I will give you £1,000 if it lands heads, but if it lands tails, you will give me £1,000.
No deal? OK...
I will give you £1,500 if it lands heads, but if it lands tails, you will give me £1,000.
Still no deal? How about...
I will give you £2,000 if it lands heads, but if it lands tails, you will give me £1,000.
Oh, I forgot to mention, we can repeat this as often as you want / have funds to play.
Since it's a fair coin, somebody pretty tolerant towards risk might be tempted to go with the first offer, but anybody whose slightly risk averse would probably decline.

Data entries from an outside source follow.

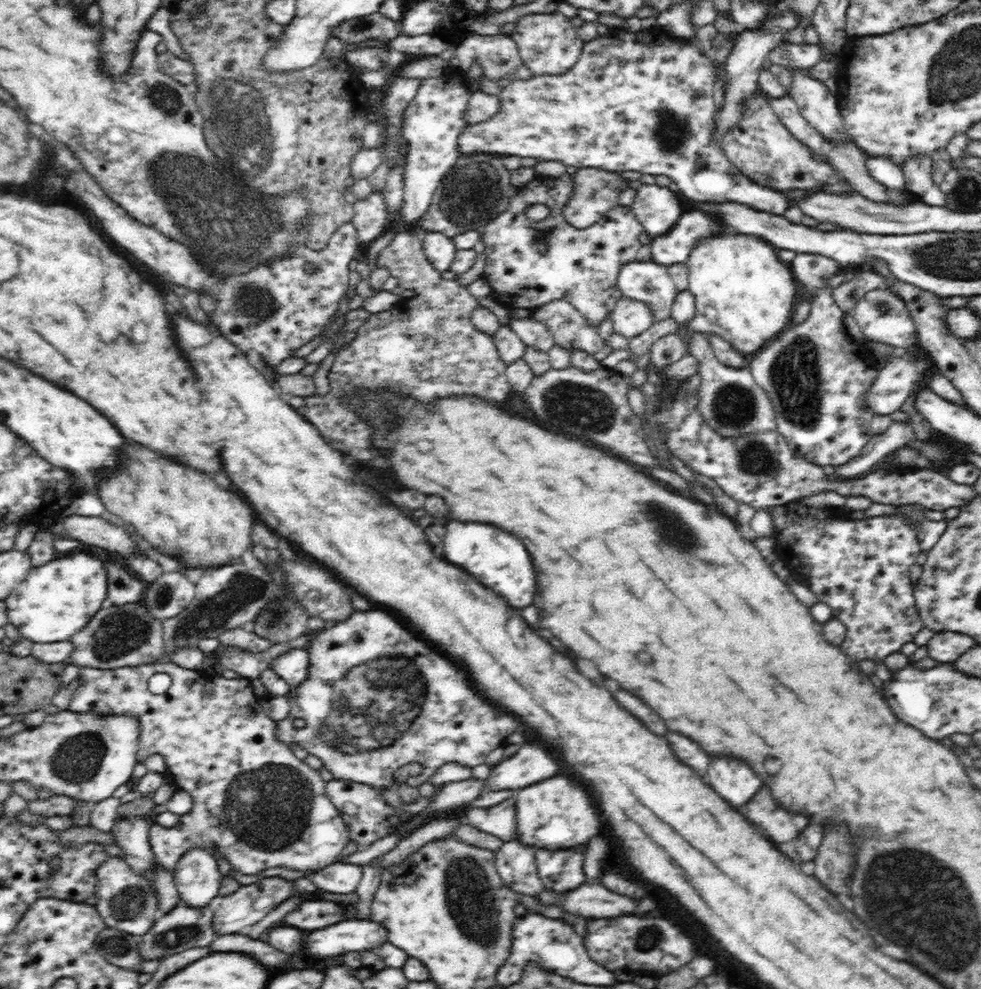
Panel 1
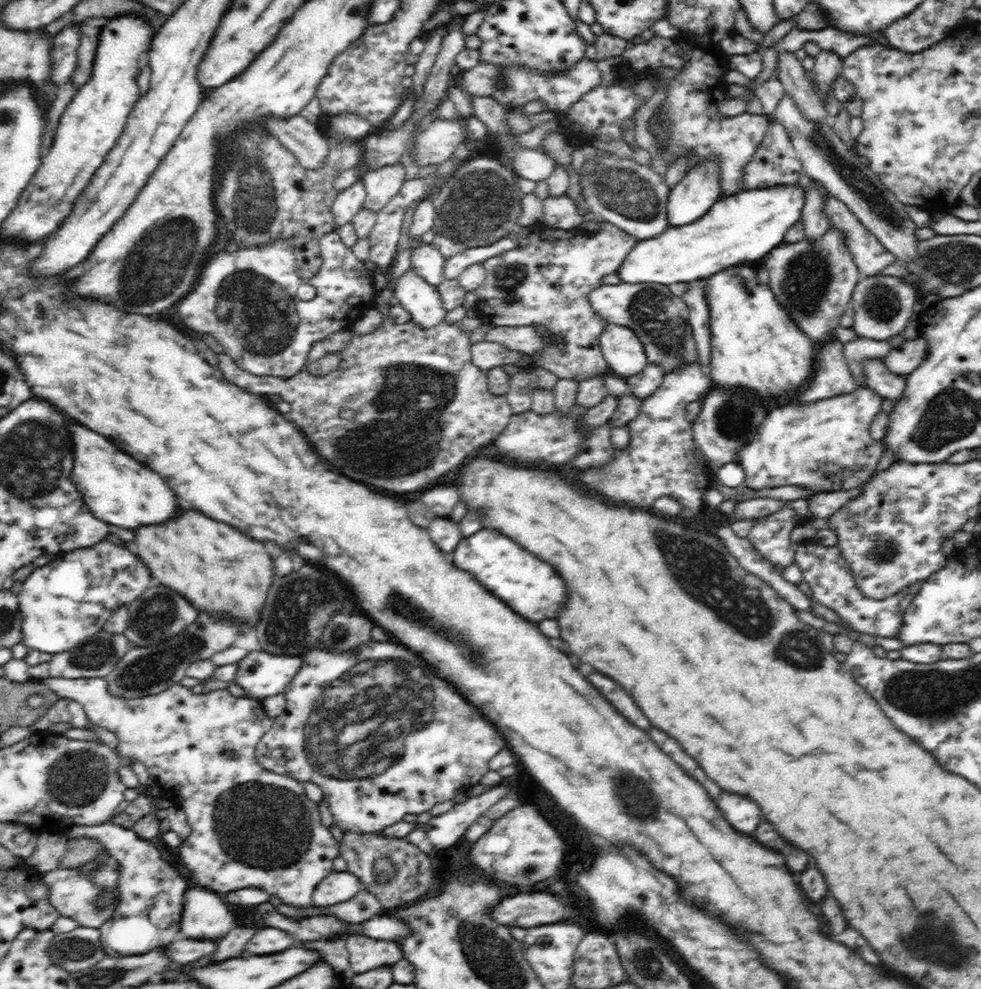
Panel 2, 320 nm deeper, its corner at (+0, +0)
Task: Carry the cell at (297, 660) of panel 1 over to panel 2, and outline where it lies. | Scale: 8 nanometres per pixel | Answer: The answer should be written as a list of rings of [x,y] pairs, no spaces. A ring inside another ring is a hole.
[[[254,651],[239,660],[232,681],[248,694],[249,699],[262,701],[283,693],[302,663],[302,658],[298,656]]]

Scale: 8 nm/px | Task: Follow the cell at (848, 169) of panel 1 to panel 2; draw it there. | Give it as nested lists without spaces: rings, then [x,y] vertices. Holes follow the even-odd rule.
[[[780,52],[776,70],[776,79],[784,85],[786,94],[790,95],[804,117],[808,121],[824,121],[828,113],[806,78],[806,71],[796,55],[793,52]]]

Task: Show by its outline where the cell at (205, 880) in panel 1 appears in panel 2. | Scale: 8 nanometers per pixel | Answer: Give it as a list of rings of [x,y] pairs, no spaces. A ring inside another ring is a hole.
[[[202,886],[187,889],[180,924],[184,938],[220,940],[232,928],[236,928],[234,916],[218,894],[204,890]]]

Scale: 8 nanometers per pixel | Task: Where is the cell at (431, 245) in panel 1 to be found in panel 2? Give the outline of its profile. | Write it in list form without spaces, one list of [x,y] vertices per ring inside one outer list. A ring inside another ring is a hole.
[[[415,243],[411,252],[411,268],[424,281],[438,286],[445,281],[443,268],[445,260],[442,253],[431,244]]]

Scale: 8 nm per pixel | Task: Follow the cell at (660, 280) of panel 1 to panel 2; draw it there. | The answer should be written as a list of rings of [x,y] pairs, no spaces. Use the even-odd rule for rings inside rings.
[[[656,283],[604,284],[589,294],[593,311],[610,324],[624,326],[634,332],[645,348],[649,362],[659,364],[662,372],[670,374],[682,364],[698,362],[696,341],[688,324],[689,308],[681,297],[676,296],[669,286]]]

Any of the subsequent offers, if played a large number of times, would be a positive outcome for the player, but they might still reject the game, depending on their attitude to risk AND their view on the impact of an unlucky streak.
If the impact of loss is significant, none of the above would be acceptable, but if the loss was OK, then which offer they take is a reflection of their tolerance for risk (or their ability to negotiate, once they've spotted the pattern of increasing offers
)
In the OP's case, they have £40K so could play 40 tosses of the coin before going bust. It would be interesting to see if they would commit to 40 flips, or whether they'd set a lower limit, which, whilst more likely to go bust (a shorter run of bad luck being more probable than a longer run) would indicate their views on the balance between risk/reward and capital preservation.
Nb. This is a thought experiment, not a KYC process!